|Date||05 May 2023|
|Time||2:30 pm – 3:30 pm (HKT)|
|Venue||Lecture Theatre P1, Chong Yuet Ming Chemistry Building|
|Speaker||Prof. J. Fraser Stoddart|
Department of Chemistry
Artificial Molecular Machines
Date: 5 May 2023 (Fri)
Time: 2:30 pm – 3:30 pm (HKT)
Venue: Lecture Theatre P1, Chong Yuet Ming Chemistry Building
Prof. J. Fraser Stoddart
Department of Chemistry
Fraser Stoddart, 2016 Nobel Laureate in Chemistry, was born in Edinburgh, Scotland, in 1942. He obtained all his degrees from Edinburgh University and spent time at Queen’s University, Imperial Chemical Industries and the Universities of Sheffield and Birmingham in the UK before moving to UCLA in the US in 1997. He has mentored over 500 undergraduate and graduate students and postdoctoral fellows during his career, has over 1250 publications, and is presently a Board of Trustees Professor of Chemistry at Northwestern University. Stoddart was honored by Her Majesty Queen Elizabeth II as a Knight-Bachelor in her 2007 New Year’s Honors List for his services to chemistry and molecular nanotechnology. He was one of the recipients in 2016 of the Nobel Prize in Chemistry for the design and synthesis of molecular machines.

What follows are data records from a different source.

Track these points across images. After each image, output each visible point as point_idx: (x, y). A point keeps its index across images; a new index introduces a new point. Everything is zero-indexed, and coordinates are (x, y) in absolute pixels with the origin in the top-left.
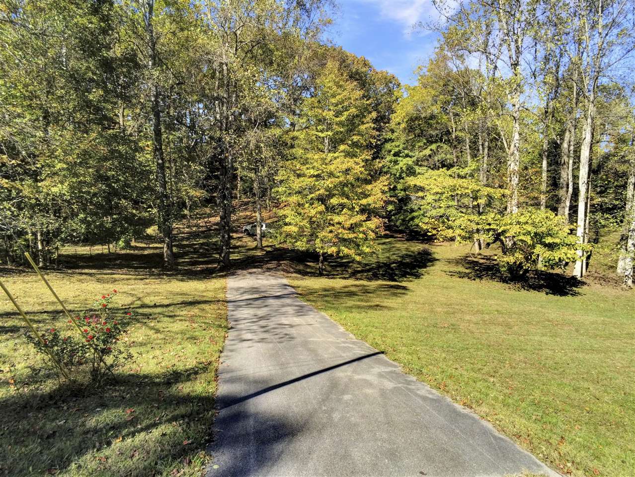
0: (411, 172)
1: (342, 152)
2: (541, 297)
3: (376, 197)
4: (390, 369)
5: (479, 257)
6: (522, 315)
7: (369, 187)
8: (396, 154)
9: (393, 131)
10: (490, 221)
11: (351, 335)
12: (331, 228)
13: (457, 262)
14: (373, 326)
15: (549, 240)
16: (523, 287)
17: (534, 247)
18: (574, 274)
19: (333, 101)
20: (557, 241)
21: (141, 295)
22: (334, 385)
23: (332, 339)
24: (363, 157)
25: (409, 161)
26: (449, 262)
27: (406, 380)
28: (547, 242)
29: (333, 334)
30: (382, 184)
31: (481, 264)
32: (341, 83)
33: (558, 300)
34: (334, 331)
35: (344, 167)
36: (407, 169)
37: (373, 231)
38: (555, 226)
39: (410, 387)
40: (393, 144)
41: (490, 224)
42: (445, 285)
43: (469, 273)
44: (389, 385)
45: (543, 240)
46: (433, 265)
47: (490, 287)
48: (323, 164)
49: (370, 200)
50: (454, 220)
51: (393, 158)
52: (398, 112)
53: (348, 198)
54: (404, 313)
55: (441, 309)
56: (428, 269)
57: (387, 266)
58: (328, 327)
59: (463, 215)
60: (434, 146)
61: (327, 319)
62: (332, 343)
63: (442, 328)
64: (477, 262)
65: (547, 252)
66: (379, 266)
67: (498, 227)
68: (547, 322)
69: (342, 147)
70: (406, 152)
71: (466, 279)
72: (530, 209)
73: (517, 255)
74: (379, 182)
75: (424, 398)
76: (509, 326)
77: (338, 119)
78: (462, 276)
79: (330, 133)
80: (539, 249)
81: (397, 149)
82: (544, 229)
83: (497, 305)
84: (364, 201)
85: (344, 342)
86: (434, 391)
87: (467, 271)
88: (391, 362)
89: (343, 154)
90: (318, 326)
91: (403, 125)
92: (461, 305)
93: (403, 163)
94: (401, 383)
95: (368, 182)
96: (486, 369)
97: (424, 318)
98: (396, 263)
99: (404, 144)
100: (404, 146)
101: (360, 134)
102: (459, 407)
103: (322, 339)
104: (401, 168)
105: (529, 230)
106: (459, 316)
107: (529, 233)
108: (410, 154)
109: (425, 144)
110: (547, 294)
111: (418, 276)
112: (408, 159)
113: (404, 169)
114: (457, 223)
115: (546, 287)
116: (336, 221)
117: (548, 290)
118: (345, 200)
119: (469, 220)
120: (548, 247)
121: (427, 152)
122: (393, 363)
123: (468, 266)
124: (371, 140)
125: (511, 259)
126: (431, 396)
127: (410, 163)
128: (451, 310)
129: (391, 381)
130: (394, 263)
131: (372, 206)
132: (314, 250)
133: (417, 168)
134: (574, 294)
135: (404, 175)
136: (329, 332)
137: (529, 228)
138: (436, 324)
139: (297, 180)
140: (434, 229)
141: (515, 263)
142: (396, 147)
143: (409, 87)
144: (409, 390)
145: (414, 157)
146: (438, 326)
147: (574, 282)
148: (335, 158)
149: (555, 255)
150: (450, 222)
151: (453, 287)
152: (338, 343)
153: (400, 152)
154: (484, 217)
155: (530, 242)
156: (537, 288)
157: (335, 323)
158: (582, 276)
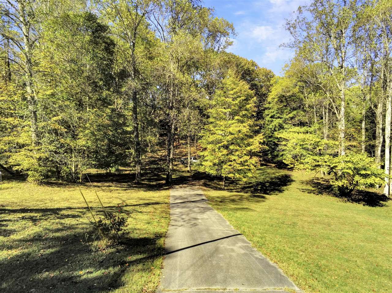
0: (281, 127)
1: (236, 120)
2: (360, 207)
3: (255, 146)
4: (246, 244)
5: (322, 180)
6: (341, 218)
7: (251, 140)
8: (272, 117)
9: (269, 103)
10: (326, 160)
11: (232, 227)
12: (230, 163)
13: (308, 183)
14: (246, 222)
15: (363, 172)
16: (348, 200)
17: (354, 176)
18: (384, 193)
19: (232, 92)
20: (369, 172)
21: (125, 199)
22: (217, 250)
23: (221, 228)
24: (248, 123)
25: (280, 121)
26: (302, 183)
27: (251, 250)
28: (362, 173)
29: (223, 226)
30: (259, 138)
31: (322, 184)
32: (236, 82)
33: (370, 210)
34: (223, 224)
35: (237, 129)
36: (279, 126)
37: (253, 165)
38: (367, 164)
39: (252, 253)
40: (270, 111)
41: (326, 162)
42: (299, 198)
43: (314, 190)
44: (243, 252)
45: (359, 172)
46: (290, 184)
47: (327, 199)
48: (225, 127)
49: (252, 147)
50: (304, 159)
51: (270, 119)
52: (273, 92)
53: (240, 146)
54: (267, 215)
55: (291, 213)
56: (288, 187)
57: (262, 184)
58: (221, 222)
59: (310, 156)
60: (295, 112)
61: (221, 217)
62: (221, 230)
63: (286, 224)
64: (319, 183)
65: (362, 179)
66: (258, 184)
67: (331, 164)
68: (355, 224)
69: (236, 118)
70: (278, 115)
71: (312, 194)
72: (352, 153)
73: (343, 181)
74: (258, 137)
75: (257, 258)
76: (329, 225)
77: (234, 102)
78: (310, 192)
79: (229, 110)
80: (357, 178)
81: (273, 114)
82: (360, 166)
83: (327, 212)
84: (249, 148)
85: (227, 230)
86: (263, 256)
87: (313, 189)
88: (248, 241)
89: (237, 121)
90: (216, 221)
91: (276, 100)
92: (304, 211)
93: (276, 122)
94: (248, 251)
95: (251, 137)
96: (301, 248)
97: (278, 218)
98: (269, 183)
99: (277, 110)
100: (277, 112)
101: (246, 110)
102: (271, 263)
103: (217, 228)
104: (275, 125)
105: (350, 166)
106: (300, 218)
107: (350, 168)
108: (280, 116)
109: (290, 110)
110: (364, 205)
111: (281, 191)
112: (279, 119)
113: (277, 125)
114: (306, 160)
115: (364, 200)
116: (233, 159)
117: (364, 203)
118: (238, 148)
119: (313, 159)
120: (363, 176)
121: (291, 115)
122: (249, 242)
123: (313, 185)
124: (253, 113)
125: (340, 184)
126: (260, 258)
127: (281, 122)
128: (297, 214)
129: (244, 250)
130: (267, 182)
131: (253, 151)
132: (220, 175)
133: (284, 124)
134: (382, 206)
135: (277, 129)
136: (221, 224)
137: (350, 165)
138: (284, 222)
139: (211, 136)
140: (292, 164)
141: (343, 186)
142: (272, 112)
143: (279, 77)
144: (251, 254)
145: (283, 118)
146: (285, 223)
147: (384, 198)
148: (233, 124)
149: (368, 181)
150: (302, 160)
151: (303, 199)
152: (225, 231)
153: (274, 115)
154: (322, 158)
155: (352, 173)
156: (358, 201)
157: (225, 219)
158: (389, 195)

In 2010, we discovered an example of radically enhanced molecular recognition, which represents a valuable tool for the design and synthesis of artificial molecular pumps (AMPs) and artificial molecular motors. In my lecture, I will describe how this breakthrough has led to the fabrication of (1) two AMPs, (2) a dual and a duet pump, (3) a precise polyrotaxane synthesizer, which can be produced by attaching an AMP – call it a pumping cassette – to each end of a polymeric connecting chain, (4) an electric molecular motor based on a catenane, and (5) mechanisorption, which results from non-equilibrium pumping to form mechanical bonds between adsorbents and adsorbates. This active mode of adsorption has been realized on surfaces of metal-organic frameworks (MOFs) grafted with arrays of molecular pumps. Adsorbates are transported from one well-defined compartment – the bulk – to another well-defined compartment – the interface – thereby creating large potential gradients in the form of chemical capacitors wherein energy is stored in metastable states.
All these molecular pumps operate away-from-equilibrium, using energy ratchet mechanisms, in the presence of fuels and in environments that are dominated by Brownian motion. It is possible, in principle, to generate highly engineered polyrotaxanes with palindromic arrays of co-constitutionally heterotopic rings positioned on constitutionally symmetrical polymer dumbbells and then, ultimately, transcribe their programmed information back into the domain of sequence-controlled polymer synthesis. Mechanisorption extends the scope and potential of adsorption phenomena and interfaces. If materials scientists can incorporate mechanisorption into other active structures, the storage of gases like hydrogen, carbon dioxide and methane will enter a whole new world.